Still, municipal managers may be concerned about today’s challenges in the recyclables ‘commodities’ market. Yes, recyclables are commodities and are subject to variations in their economic value. This past year we’ve seen historic highs followed by historic lows. However, if we abandon our municipal recycling programs because of this change in value, we’ll need funds to manage those recyclables as waste. And we may even have regrets when the market rebounds. Meanwhile, disposal costs range from $60 to $100 per ton. With rational thinking prevailing, recycling still makes sense.

Rob Stalford, solid waste superintendent at Lewiston Public Works, attests, “Each ton of paper/plastic/metal which is not placed in the trash is a ton the city does not have to pay to dispose of. Many view this as a true ‘win-win’ for citizens and the environment.” Stalford has identified a primary reason to keep recycling programs going – the cost and benefits of recycling are preferable to cost of disposal.
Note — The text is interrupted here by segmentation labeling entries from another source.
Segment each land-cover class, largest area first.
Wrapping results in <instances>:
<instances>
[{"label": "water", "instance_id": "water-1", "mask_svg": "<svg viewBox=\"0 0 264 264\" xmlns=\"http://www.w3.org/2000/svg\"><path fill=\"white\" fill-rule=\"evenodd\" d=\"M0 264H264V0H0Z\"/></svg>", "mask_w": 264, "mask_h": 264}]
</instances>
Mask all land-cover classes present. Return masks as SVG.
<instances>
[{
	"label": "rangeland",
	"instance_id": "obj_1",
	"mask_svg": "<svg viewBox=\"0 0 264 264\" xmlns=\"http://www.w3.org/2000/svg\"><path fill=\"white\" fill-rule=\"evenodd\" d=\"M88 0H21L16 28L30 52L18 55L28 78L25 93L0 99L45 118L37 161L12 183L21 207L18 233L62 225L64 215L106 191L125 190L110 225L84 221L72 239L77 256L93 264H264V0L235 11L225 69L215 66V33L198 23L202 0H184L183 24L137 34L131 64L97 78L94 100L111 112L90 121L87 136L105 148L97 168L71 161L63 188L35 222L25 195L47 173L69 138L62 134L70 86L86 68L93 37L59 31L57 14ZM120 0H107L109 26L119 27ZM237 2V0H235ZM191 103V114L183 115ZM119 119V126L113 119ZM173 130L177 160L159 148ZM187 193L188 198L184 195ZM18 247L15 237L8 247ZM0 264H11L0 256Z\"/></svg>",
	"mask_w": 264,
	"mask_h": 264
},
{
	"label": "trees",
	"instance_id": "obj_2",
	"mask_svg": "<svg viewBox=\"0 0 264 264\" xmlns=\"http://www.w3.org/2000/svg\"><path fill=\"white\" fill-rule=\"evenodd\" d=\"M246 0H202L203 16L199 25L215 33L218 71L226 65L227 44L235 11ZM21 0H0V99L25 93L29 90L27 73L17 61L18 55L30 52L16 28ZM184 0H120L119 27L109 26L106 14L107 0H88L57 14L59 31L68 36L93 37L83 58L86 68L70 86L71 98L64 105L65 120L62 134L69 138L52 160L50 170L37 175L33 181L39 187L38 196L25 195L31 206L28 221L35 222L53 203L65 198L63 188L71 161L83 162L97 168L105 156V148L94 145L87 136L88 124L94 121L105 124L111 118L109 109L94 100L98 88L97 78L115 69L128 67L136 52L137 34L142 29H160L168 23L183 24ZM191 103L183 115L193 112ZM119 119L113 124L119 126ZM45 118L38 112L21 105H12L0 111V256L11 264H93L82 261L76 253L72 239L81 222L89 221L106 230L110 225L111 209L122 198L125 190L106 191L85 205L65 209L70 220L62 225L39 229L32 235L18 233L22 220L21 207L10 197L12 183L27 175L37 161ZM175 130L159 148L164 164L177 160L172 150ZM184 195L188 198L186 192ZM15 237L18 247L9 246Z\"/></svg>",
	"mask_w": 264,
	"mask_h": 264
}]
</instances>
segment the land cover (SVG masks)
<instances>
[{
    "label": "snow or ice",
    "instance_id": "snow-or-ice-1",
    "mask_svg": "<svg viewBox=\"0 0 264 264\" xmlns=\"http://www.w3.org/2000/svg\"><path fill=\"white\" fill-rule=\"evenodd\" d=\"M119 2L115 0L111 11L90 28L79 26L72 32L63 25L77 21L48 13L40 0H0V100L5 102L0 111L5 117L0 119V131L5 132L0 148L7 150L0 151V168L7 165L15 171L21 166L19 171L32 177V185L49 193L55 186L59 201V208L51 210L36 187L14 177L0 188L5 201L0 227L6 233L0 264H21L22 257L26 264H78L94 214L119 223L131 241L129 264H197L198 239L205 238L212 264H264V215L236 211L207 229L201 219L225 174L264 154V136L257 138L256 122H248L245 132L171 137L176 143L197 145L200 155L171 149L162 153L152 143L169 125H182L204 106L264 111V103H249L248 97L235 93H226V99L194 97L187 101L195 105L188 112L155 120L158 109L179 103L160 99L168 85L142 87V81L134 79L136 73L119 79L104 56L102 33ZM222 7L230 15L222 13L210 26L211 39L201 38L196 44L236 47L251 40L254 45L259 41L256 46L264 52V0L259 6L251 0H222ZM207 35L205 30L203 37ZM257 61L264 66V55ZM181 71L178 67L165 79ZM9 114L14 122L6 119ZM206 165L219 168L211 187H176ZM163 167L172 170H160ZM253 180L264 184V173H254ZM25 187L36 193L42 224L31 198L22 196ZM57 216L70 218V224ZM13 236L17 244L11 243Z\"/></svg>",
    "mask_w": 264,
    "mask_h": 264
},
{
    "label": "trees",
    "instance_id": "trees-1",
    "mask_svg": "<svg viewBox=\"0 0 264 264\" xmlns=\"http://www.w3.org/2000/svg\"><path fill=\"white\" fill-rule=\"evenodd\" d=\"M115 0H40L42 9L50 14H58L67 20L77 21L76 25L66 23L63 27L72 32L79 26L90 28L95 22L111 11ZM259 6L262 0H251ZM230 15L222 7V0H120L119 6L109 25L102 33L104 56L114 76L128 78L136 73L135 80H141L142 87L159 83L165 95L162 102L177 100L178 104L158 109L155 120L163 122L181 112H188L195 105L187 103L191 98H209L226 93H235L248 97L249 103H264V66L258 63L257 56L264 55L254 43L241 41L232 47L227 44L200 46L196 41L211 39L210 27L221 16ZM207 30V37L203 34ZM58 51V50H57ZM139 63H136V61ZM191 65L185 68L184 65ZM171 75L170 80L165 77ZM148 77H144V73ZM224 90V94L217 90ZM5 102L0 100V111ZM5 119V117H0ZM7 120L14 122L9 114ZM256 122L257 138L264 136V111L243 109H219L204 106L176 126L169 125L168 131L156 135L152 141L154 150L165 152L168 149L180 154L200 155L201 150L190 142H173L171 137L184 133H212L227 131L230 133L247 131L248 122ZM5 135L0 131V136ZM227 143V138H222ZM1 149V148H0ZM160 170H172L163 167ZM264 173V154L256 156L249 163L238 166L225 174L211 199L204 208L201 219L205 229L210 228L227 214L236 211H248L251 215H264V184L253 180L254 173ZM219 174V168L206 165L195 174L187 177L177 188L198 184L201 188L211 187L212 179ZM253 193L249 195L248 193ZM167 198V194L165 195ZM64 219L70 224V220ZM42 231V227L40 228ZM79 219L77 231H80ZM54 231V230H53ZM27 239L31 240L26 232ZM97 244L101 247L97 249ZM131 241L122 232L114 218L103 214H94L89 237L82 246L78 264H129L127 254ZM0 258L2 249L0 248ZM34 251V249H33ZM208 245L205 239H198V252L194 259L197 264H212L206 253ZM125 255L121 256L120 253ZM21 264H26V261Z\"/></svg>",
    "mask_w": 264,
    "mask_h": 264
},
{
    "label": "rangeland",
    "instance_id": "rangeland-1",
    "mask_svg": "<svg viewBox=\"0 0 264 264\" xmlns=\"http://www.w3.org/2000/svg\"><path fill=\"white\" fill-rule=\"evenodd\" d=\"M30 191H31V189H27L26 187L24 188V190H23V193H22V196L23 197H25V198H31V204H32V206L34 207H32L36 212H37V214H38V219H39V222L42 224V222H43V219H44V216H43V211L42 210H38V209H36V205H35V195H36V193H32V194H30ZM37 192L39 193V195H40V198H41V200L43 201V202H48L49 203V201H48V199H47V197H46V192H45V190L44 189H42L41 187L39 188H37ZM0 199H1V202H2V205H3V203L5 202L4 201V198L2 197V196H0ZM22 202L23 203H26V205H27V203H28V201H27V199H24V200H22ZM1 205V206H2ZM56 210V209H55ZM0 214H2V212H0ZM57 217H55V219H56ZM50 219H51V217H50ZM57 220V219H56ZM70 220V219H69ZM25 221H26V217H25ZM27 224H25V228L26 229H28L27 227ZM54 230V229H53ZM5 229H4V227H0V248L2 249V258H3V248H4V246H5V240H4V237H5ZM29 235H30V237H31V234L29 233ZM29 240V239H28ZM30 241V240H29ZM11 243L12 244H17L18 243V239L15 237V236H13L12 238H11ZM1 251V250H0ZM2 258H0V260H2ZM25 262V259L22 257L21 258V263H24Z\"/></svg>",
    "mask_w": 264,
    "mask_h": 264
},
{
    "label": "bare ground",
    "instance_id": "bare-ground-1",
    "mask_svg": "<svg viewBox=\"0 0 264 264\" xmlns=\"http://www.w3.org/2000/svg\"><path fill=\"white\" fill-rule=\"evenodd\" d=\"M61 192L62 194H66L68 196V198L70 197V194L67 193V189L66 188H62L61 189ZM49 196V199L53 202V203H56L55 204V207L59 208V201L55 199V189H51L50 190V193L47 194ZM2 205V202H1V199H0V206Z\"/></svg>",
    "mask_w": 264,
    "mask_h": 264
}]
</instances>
Sid Hazelton, assistant director at Auburn Public Works, agreed, adding that citizens would benefit from more education around waste management issues and recycling. “Many of our residents don’t realize that recycling keeps costs down. Since it’s not possible for MMWAC (the disposal site used by the city) to store more than several days’ worth of fuel (trash), there are times when it sends its surplus to landfills. This is at an additional cost to the communities it serves. Recycling is one key way to reduce our surplus tons.”

Equally important, recycling helps extend the capacity of our existing disposal facilities and operating systems, thus reducing the need for new ones. Lewiston, Auburn and nearby municipalities have made considerable investments in recycling and disposal infra-structure so their communities could minimize disposal expenses. Continued participation helps maintain these systems during economic low points.

Finally, there is the reality that as we sustain a steady flow of recyclables to markets, we also help protect the jobs of Mainers working in the recycling industry and the mills they supply.

So, to play on an old phrase, “keep those newspapers, boxes, bottles and cans coming.” Be assured that as a vital strategy in our overall solid waste management program, recycling is here to stay.

Jetta Antonakos is a recycling planner for the Maine State Planning Office. She lives in Old Orchard Beach.